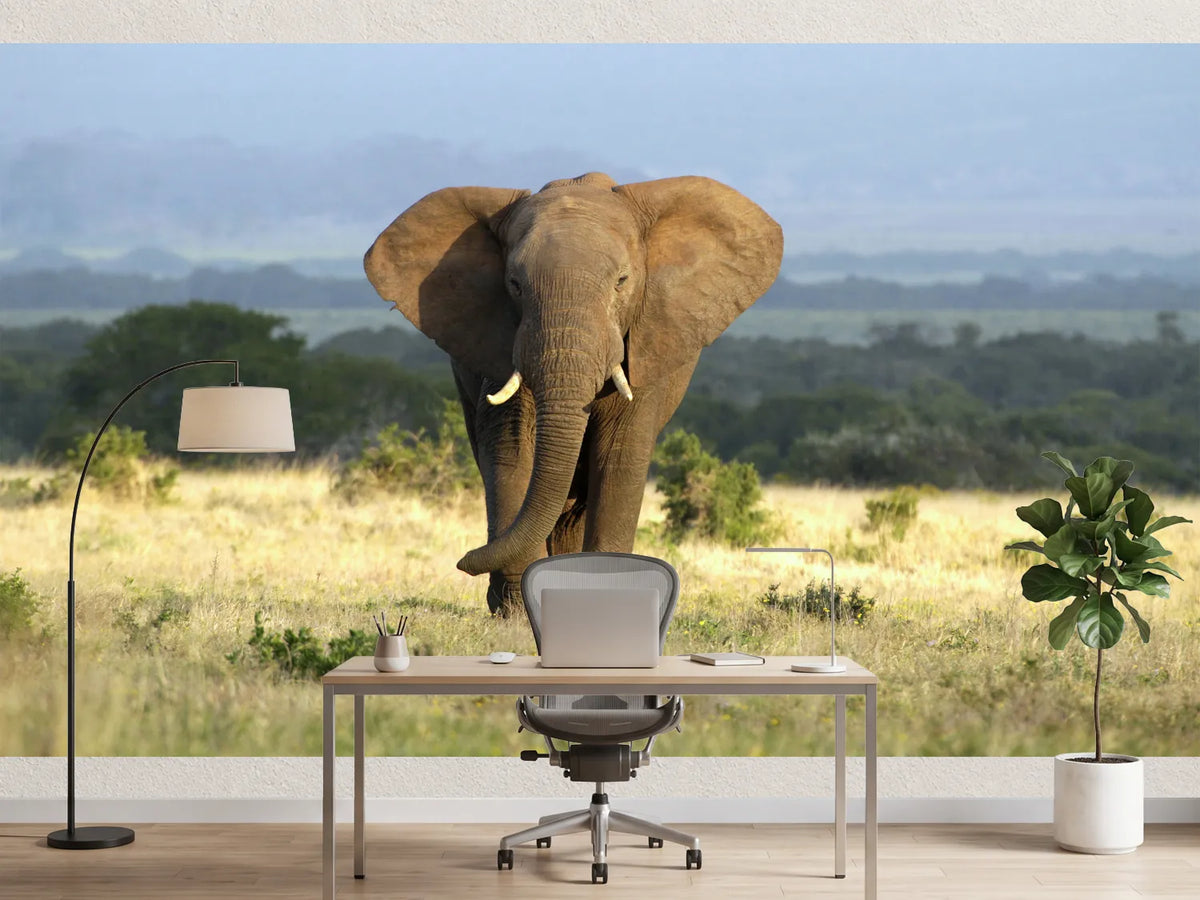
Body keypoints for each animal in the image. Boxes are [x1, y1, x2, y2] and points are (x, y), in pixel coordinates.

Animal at [364, 172, 782, 613]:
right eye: (514, 284)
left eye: (621, 282)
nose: (464, 560)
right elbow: (511, 447)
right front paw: (516, 611)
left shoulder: (646, 340)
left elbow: (620, 454)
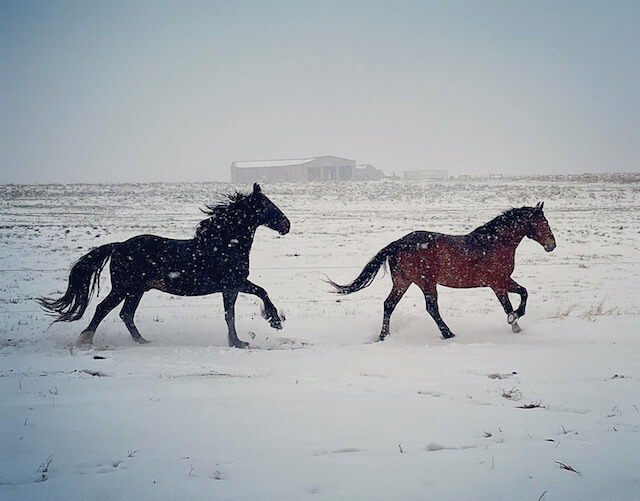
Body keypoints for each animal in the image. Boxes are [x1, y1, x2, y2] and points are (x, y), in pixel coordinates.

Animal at [38, 183, 290, 349]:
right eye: (267, 205)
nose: (286, 225)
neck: (224, 244)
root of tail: (118, 246)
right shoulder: (232, 285)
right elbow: (240, 308)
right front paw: (248, 336)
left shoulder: (235, 285)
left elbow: (254, 297)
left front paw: (266, 326)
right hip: (123, 288)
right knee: (103, 309)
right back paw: (85, 341)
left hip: (136, 290)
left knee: (125, 314)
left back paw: (143, 341)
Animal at [328, 202, 556, 340]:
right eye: (542, 222)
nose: (551, 245)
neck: (493, 243)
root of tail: (397, 243)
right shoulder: (499, 281)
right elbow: (519, 297)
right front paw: (514, 319)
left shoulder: (500, 283)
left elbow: (514, 300)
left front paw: (516, 325)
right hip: (426, 283)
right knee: (431, 308)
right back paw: (448, 333)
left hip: (402, 282)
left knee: (389, 305)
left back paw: (384, 336)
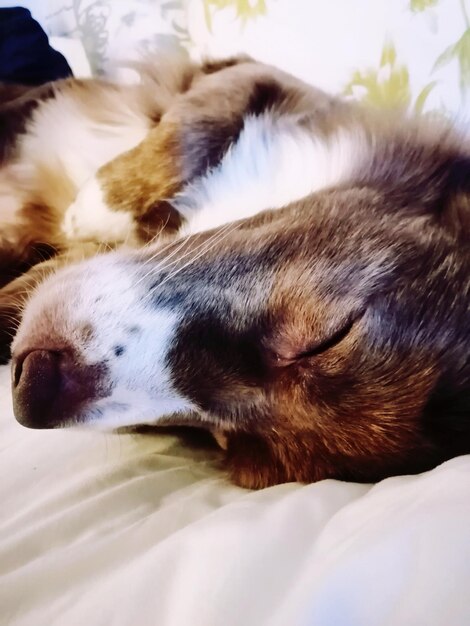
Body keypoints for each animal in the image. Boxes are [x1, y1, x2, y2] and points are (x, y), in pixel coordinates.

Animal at [0, 57, 470, 488]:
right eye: (329, 335)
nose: (32, 390)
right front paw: (90, 210)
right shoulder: (249, 73)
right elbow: (197, 123)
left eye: (221, 437)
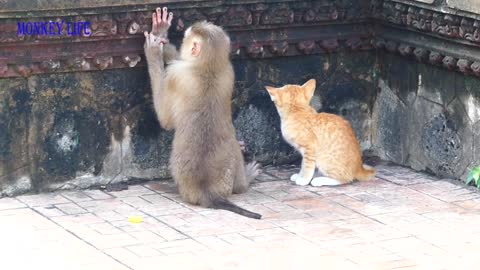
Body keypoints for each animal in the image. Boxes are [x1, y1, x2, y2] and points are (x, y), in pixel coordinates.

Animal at [143, 7, 262, 218]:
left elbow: (165, 120)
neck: (208, 67)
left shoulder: (177, 74)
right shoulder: (228, 69)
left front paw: (155, 51)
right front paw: (162, 34)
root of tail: (208, 191)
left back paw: (244, 182)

####

#### [TASK INSTRUCTIONS]
The answer must consist of every line above that contains the word "elbow".

#### [RESPONSE AREA]
right elbow: (511, 447)
left elbow: (620, 454)
right elbow: (240, 308)
left elbow: (254, 297)
right elbow: (519, 297)
left elbow: (514, 300)
right elbow: (197, 123)
left elbow: (165, 120)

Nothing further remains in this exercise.